Key Takeaways
- FutureSearch correctly predicted in June 2024 that Siri would not switch to a large OpenAI model anytime soon, days before Apple's WWDC announcement
- By March 2025, Bloomberg confirmed a "fully conversational Siri" won't arrive until at least 2027, validating our forecast
- Our key insight was modeling the base rates for such tech partnerships, and such rumors being true
- We also modeled Siri's daily queries (~830M) vs ChatGPT's (~210M) as of Spring 2024, showing backend capacity was a major constraint
What Happened
Last year—June 10, 2024—Apple and OpenAI announced at Apple's WWDC keynote that they were adding ChatGPT intelligence to Siri.
Days earlier, at Manifest in Berkeley, FutureSearch publicly predicted Siri would not switch to using a large OpenAI model anytime soon.
By March 2025, Bloomberg journalist Mark Gurman reported that a "fully conversational Siri" won't be available until at least 2027, confirming our forecast was correct.
How did we predict this? We used two complementary forecasting approaches: the Outside View (historical trends and base rates) and the Inside View (technical constraints and capabilities).
Outside View: Historical Base Rates Suggested Low Probability
The Outside View analyzes historical trends and base rates to estimate probabilities. We examined several key questions:
How Often Does Apple Depend on External Partners?
We analyzed Apple's history of partnerships for core features. Historical data showed only 47% likelihood that Apple would depend on external partners for a key technology like Siri intelligence.
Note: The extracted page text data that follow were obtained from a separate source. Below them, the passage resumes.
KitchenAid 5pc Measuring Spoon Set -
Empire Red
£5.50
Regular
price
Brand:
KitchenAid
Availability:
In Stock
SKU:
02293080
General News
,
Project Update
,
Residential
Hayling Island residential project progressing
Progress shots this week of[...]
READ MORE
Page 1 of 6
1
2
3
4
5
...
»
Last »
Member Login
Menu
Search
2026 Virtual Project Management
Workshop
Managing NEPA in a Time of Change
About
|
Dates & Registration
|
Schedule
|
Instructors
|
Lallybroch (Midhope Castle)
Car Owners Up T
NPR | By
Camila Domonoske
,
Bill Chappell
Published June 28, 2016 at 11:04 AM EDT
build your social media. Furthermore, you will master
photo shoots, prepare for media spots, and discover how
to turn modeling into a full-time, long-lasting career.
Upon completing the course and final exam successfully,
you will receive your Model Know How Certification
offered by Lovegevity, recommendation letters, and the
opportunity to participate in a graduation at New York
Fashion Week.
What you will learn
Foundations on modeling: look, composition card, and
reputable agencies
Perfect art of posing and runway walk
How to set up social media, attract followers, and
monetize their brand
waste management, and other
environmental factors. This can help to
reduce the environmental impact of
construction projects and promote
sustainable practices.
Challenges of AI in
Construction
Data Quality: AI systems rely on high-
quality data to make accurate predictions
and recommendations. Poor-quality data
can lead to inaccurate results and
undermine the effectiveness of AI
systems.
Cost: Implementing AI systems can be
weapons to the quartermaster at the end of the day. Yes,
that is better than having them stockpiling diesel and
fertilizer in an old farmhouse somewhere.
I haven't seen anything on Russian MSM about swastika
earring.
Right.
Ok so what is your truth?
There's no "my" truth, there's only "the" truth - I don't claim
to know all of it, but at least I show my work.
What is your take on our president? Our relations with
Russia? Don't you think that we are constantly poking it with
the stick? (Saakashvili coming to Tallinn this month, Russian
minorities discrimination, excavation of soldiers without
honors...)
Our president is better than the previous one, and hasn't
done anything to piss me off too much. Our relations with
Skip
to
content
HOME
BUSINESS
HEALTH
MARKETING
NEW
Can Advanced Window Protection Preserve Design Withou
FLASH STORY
How Accurate Are Tech Partnership Rumors?
We evaluated the base rate accuracy of tech partnership rumors, finding that rumors of tech partnerships are true about 51% of the time.
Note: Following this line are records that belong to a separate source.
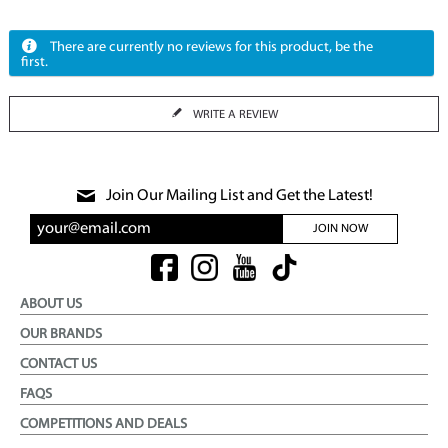
There are currently no reviews for this product, be the
first.
WRITE A REVIEW
Join Our Mailing List and Get the Latest!
JOIN NOW
ABOUT US
OUR BRANDS
CONTACT US
FAQS
COMPETITIONS AND DEALS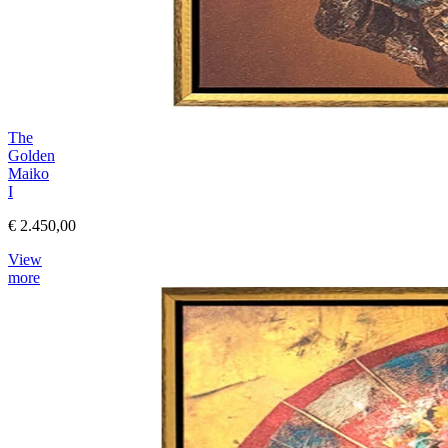
The
Golden
Maiko
I
€ 2.450,00
View
more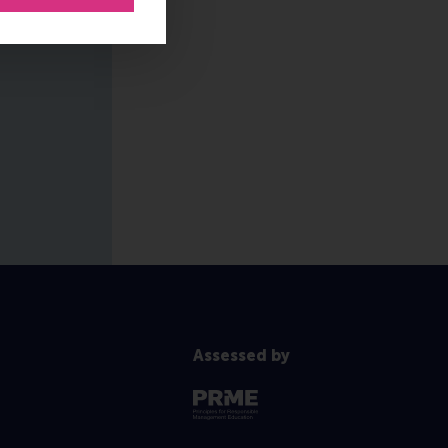
Assessed by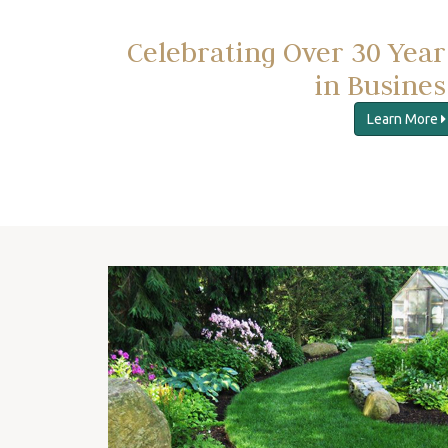
Celebrating Over 30 Year
in Busines
Learn More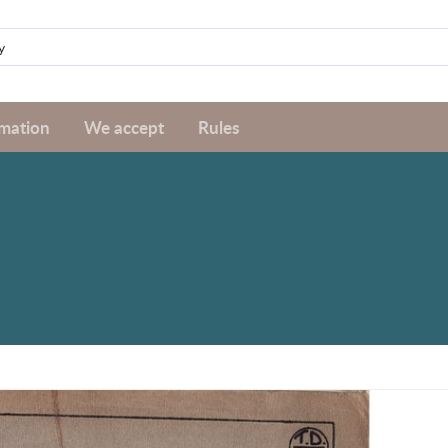
rmation
We accept
Rules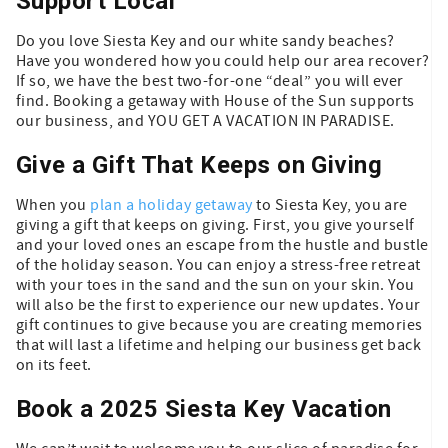
Support Local
Do you love Siesta Key and our white sandy beaches?
Have you wondered how you could help our area recover?
If so, we have the best two-for-one “deal” you will ever
find. Booking a getaway with House of the Sun supports
our business, and YOU GET A VACATION IN PARADISE.
Give a Gift That Keeps on Giving
When you
plan a holiday getaway
to Siesta Key, you are
giving a gift that keeps on giving. First, you give yourself
and your loved ones an escape from the hustle and bustle
of the holiday season. You can enjoy a stress-free retreat
with your toes in the sand and the sun on your skin. You
will also be the first to experience our new updates. Your
gift continues to give because you are creating memories
that will last a lifetime and helping our business get back
on its feet.
Book a 2025 Siesta Key Vacation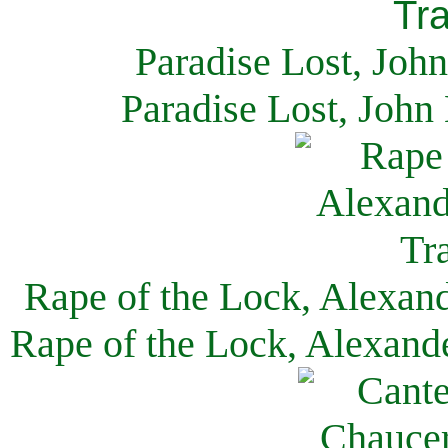
Paradise Lost, Joh
Paradise Lost, John
Rape of the Lock, Alexan
Rape of the Lock, Alexand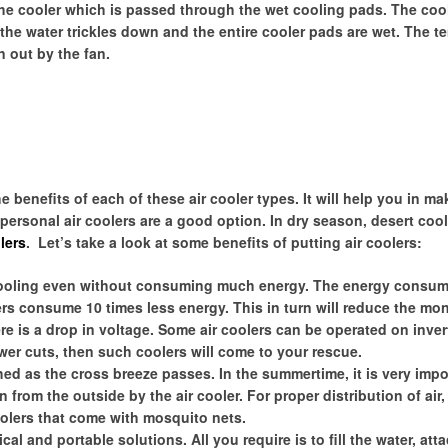
y the cooler which is passed through the wet cooling pads. The co
y the water trickles down and the entire cooler pads are wet. The 
n out by the fan.
benefits of each of these air cooler types. It will help you in ma
 personal air coolers are a good option. In dry season, desert coo
lers
. Let’s take a look at some benefits of putting air coolers:
cooling even without consuming much energy. The energy consum
lers consume 10 times less energy. This in turn will reduce the mo
here is a drop in voltage. Some air coolers can be operated on inver
ower cuts, then such coolers will come to your rescue.
shed as the cross breeze passes. In the summertime, it is very impo
 from the outside by the air cooler. For proper distribution of air
olers that come with mosquito nets.
cal and portable solutions. All you require is to fill the water, att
What About Bloomberg and Mark Gurman Specifically?
Bloomberg's Mark Gurman is notably reliable for Apple rumors. Our analysis showed 77-80% accuracy for Gurman's Apple reporting.
Combining these base rates suggested a low probability of Apple fully integrating ChatGPT into Siri.
Inside View: Technical Constraints Made Full Integration Unlikely
The Inside View examines specific technical factors and constraints. We focused on two critical questions:
1. How Good Will Apple's On-Device LLM Be?
We estimated that Apple could potentially fit a 40B-parameter model on an iPhone, which would be sufficient for many Siri tasks and reduce dependency on external models.

This capability meant Apple didn't necessarily need ChatGPT for basic intelligence improvements.
2. What Percentage of Siri Calls Could OpenAI's Backend Handle?
The query volume analysis revealed a massive scaling challenge:
- Siri handles ~830 million daily queries
- ChatGPT handles ~210 million daily queries

OpenAI's infrastructure would need to roughly quadruple to handle Siri's full query load, making a complete transition highly impractical in the near term.
Privacy and Control Concerns
Beyond capacity, routing all Siri queries through OpenAI's servers would conflict with Apple's privacy-first philosophy. Apple has consistently emphasized on-device processing and data minimization.
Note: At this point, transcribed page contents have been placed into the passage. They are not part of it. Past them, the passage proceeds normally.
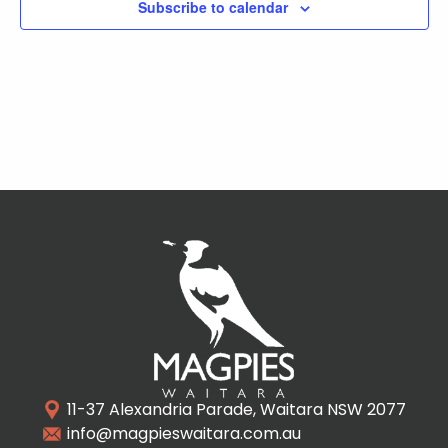
Subscribe to calendar
11-37 Alexandria Parade, Waitara NSW 2077
info@magpieswaitara.com.au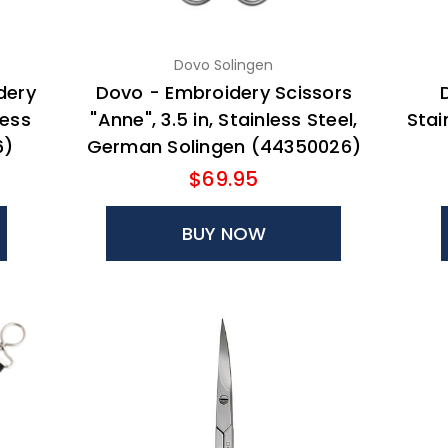
Dovo Solingen
dery
Dovo - Embroidery Scissors
less
"Anne", 3.5 in, Stainless Steel,
Stai
6)
German Solingen (44350026)
$69.95
BUY NOW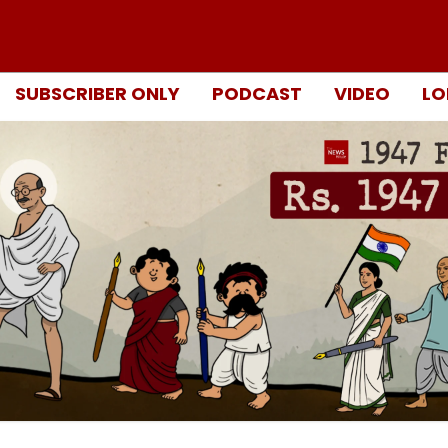
SUBSCRIBER ONLY
PODCAST
VIDEO
LO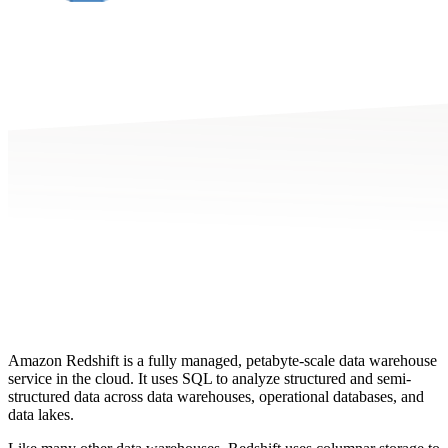
Amazon Redshift is a fully managed, petabyte-scale data warehouse
service in the cloud. It uses SQL to analyze structured and semi-
structured data across data warehouses, operational databases, and
data lakes.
Three Possible Integration Scenarios
Given these constraints, we identified three plausible scenarios for the Apple-OpenAI partnership:
Scenario 1: Minimal Integration ("Siri by OpenAI" Label)
Apple could add an "OpenAI" or "ChatGPT" branding to Siri with minimal actual changes to the underlying system. This would capture marketing benefits while avoiding technical challenges.
Scenario 2: Optional GPT-4 Powered Siri
Apple could offer GPT-4 powered Siri as an opt-in feature or paid subscription, limiting the query volume to manageable levels while maintaining standard Siri for most users.
Scenario 3: On-Premise ChatGPT in Apple Datacenters
OpenAI could provide ChatGPT model weights for Apple to run in their own datacenters, preserving privacy and control while leveraging OpenAI's technology.
Reality appears closest to Scenario 2, with limited ChatGPT integration available as an option rather than a core Siri replacement.
The Bottom Line: Apple's Different AI Strategy
Apple's approach to AI integration reveals a fundamentally different strategy from competitors:
Privacy over power: Apple prioritizes user privacy and on-device processing over having the most capable AI assistant.
Measured integration: Rather than wholesale adoption of external AI, Apple is taking a gradual, controlled approach.
Long-term investment: Apple is building its own AI capabilities rather than becoming dependent on external providers.
As the Bloomberg report confirmed, a fully conversational Siri powered by advanced AI won't arrive until 2027 at the earliest. This validates our forecast and demonstrates that Apple is playing a longer game focused on sustainable, privacy-preserving AI integration.
Forecasting Methodology: Combining Views
Our accurate prediction demonstrates the value of combining Outside View and Inside View forecasting:
- Outside View provides historical context and base rates that prevent overconfidence
- Inside View examines specific technical and business constraints
- Together, they produce more reliable forecasts than either approach alone

This methodology allowed us to look beyond the hype of the Apple-OpenAI announcement and accurately predict the partnership's limited scope.